"Comfort in generations to come, all the way to the Geulah sheleimah”
The assurance which Rabi Akiva offered his colleagues as they walked among the ruins of destruction, where foxes were roaming the holiest spot on earth — that just as the Churban predicted by the Neviim has come to pass, so will the restoration — continues to offer us reassurance so many centuries later. A powerful English song on Baruch Levine’s recent release, Peduscha, puts this message of hope into song.
While Rabbi Levine originally composed “Akiva Nichamtanu” using the Aramaic words of the Gemara, he realized that he could bring the comfort home to a wider audience in English, and Mrs.

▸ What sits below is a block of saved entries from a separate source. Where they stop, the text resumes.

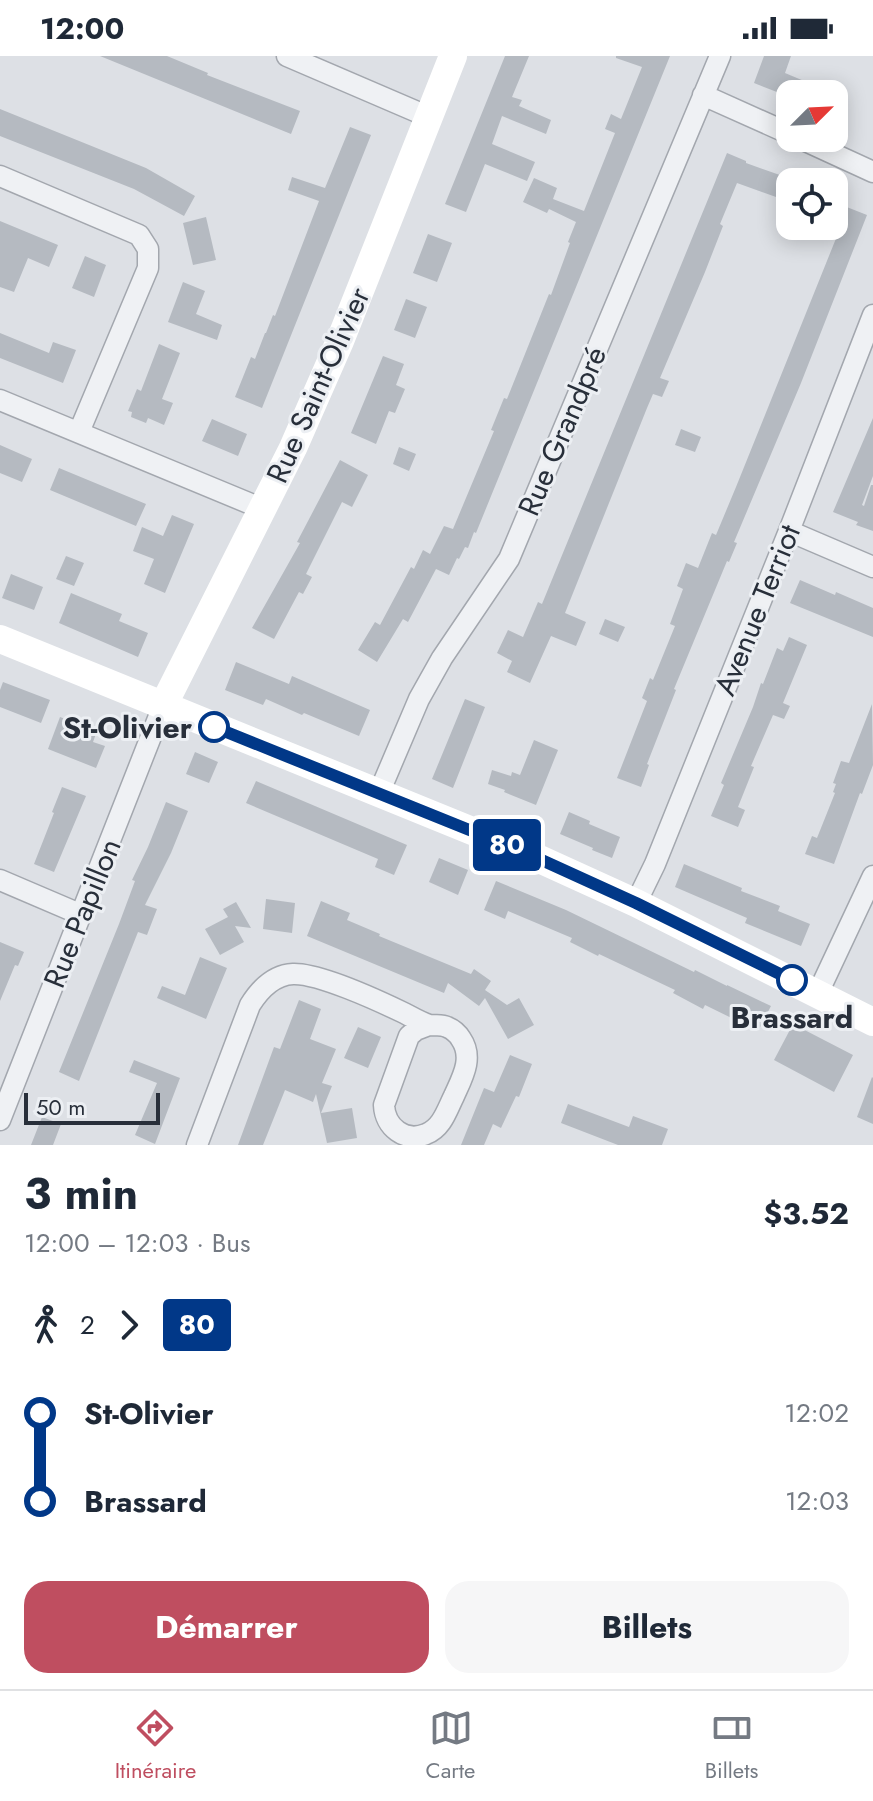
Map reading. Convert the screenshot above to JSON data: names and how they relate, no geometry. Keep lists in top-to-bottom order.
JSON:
{
  "streets": {
    "street": [
      "Rue Saint-Olivier",
      "Rue Grandpré",
      "Avenue Terriot",
      "Rue Papillon"
    ]
  },
  "crossings": [
    ["Rue Saint-Olivier", "Rue Papillon"]
  ],
  "places": ["St-Olivier", "Brassard"],
  "lines": ["bus line 80"],
  "scale_bar": "50 m",
  "north": "top right",
  "page": {
    "status": "12:00",
    "on_map": "80",
    "scale": "50 m",
    "heading": ["3 min", "12:00 – 12:03 · Bus", "$3.52"],
    "legs": ["2", "80"],
    "list": [
      {
        "name": "St-Olivier",
        "value": "12:02"
      },
      {
        "name": "Brassard",
        "value": "12:03"
      }
    ],
    "buttons": ["Démarrer", "Billets"],
    "tabs": ["Itinéraire", "Carte", "Billets"]
  }
}
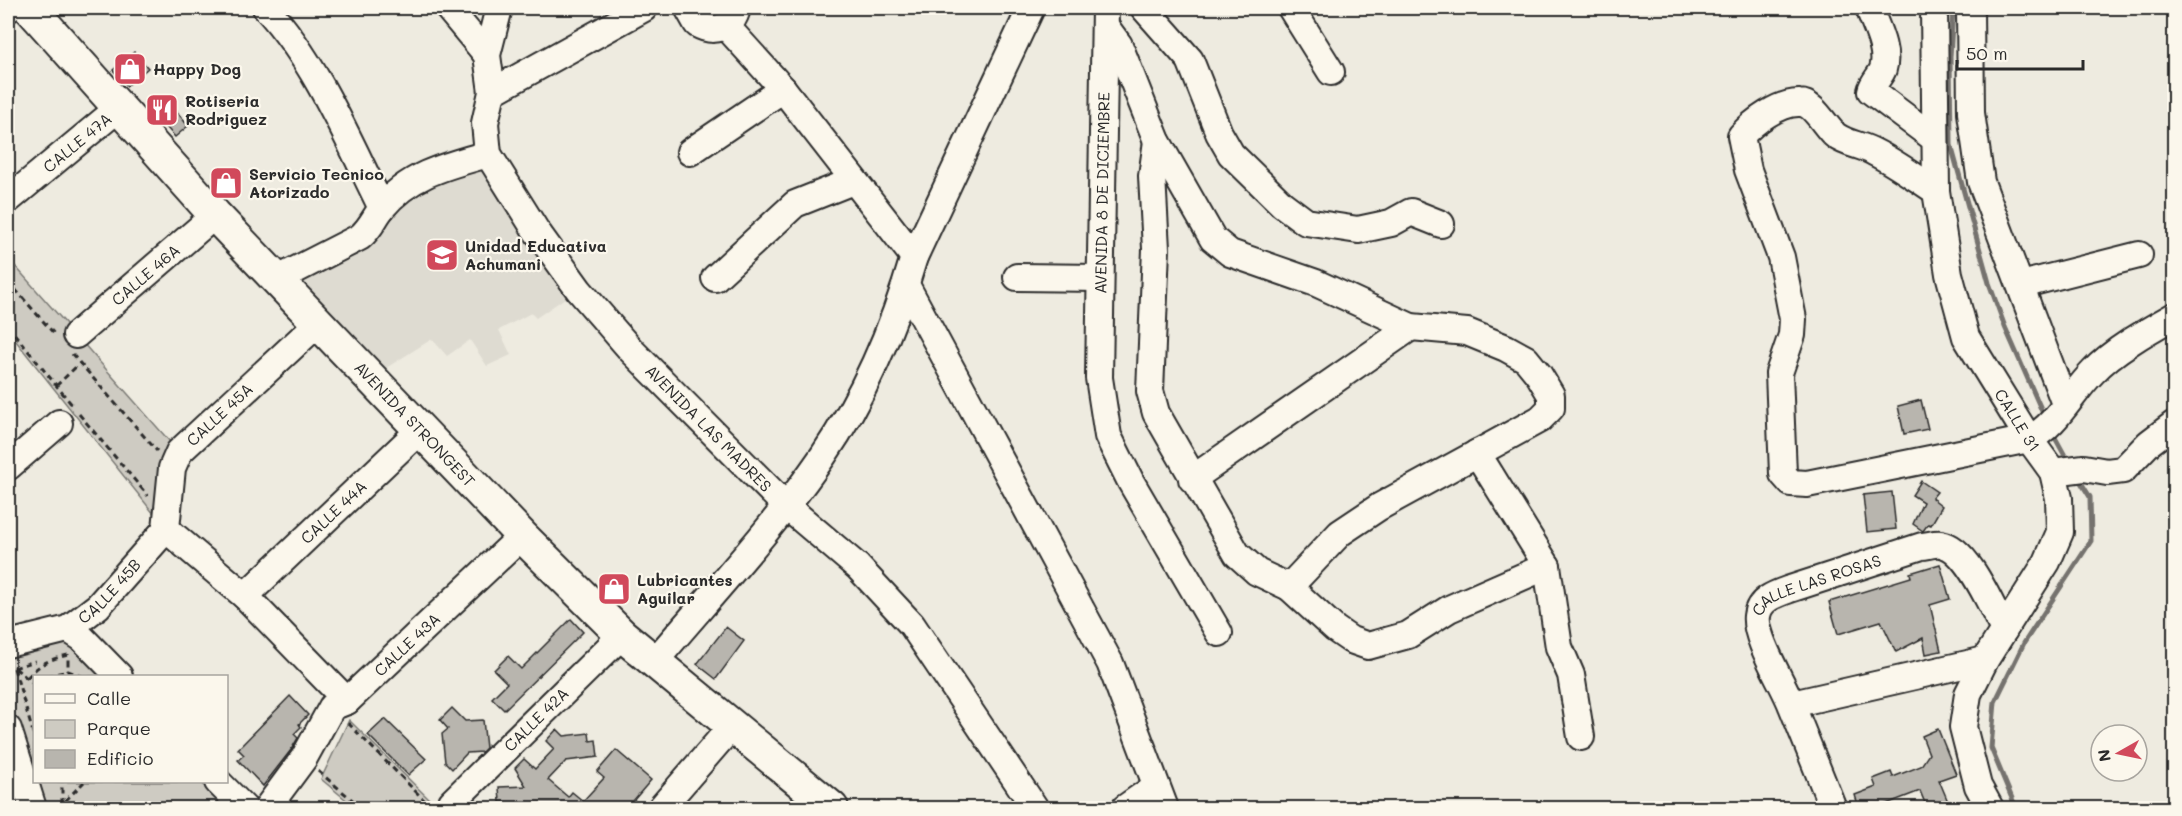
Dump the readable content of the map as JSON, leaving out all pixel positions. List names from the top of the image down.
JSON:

Ruchie Togrow has provided lyrics which are both moving and relatable.
“A number of years ago when one of my closest friends lost his father suddenly, he told me that this Gemara at the very end of Maseches Makkos was one of the only things that was able to bring him some level of comfort,” says Rabbi Levine. “That inspired me to publicize these words in song.

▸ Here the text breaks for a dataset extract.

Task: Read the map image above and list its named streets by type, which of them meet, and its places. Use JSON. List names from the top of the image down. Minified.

“We’re living at a time where Torah study is strong and vibrant, but there is so much suffering, sorrow, challenge, and despair lurking in the background,” he continues. “Surely Rabi Akiva’s colleagues were the greatest scholars and believers, and yet they allowed themselves to feel raw emotion and pain. The Gemara speaks of their crying and the way they tore their clothing. The great Rabi Akiva was able to comfort them, not by offering platitudes, but by showing them, through the words of our Prophets, that precisely the pain itself is the prelude to the Geulah. If Ravina and Rav Ashi decided to place the story in Shas, that means the message of seeing the comfort and hope through the pain itself is here for us today as well.”
After the song came out, Levine received a call from a listener, a talmid chacham who remarked that this song also answers why the Gemara repeats the words “Akiva nichamtanu” at its end. “The first ‘Akiva nichamtanu’ refers to the story itself, the reply of the Tannaim to Rabi Akiva,” he posited. “The second one is Ravina and Rav Ashi (many generations later) saying that Rabi Akiva’s words will bring us comfort in generations to come, all the way to the Geulah sheleimah.”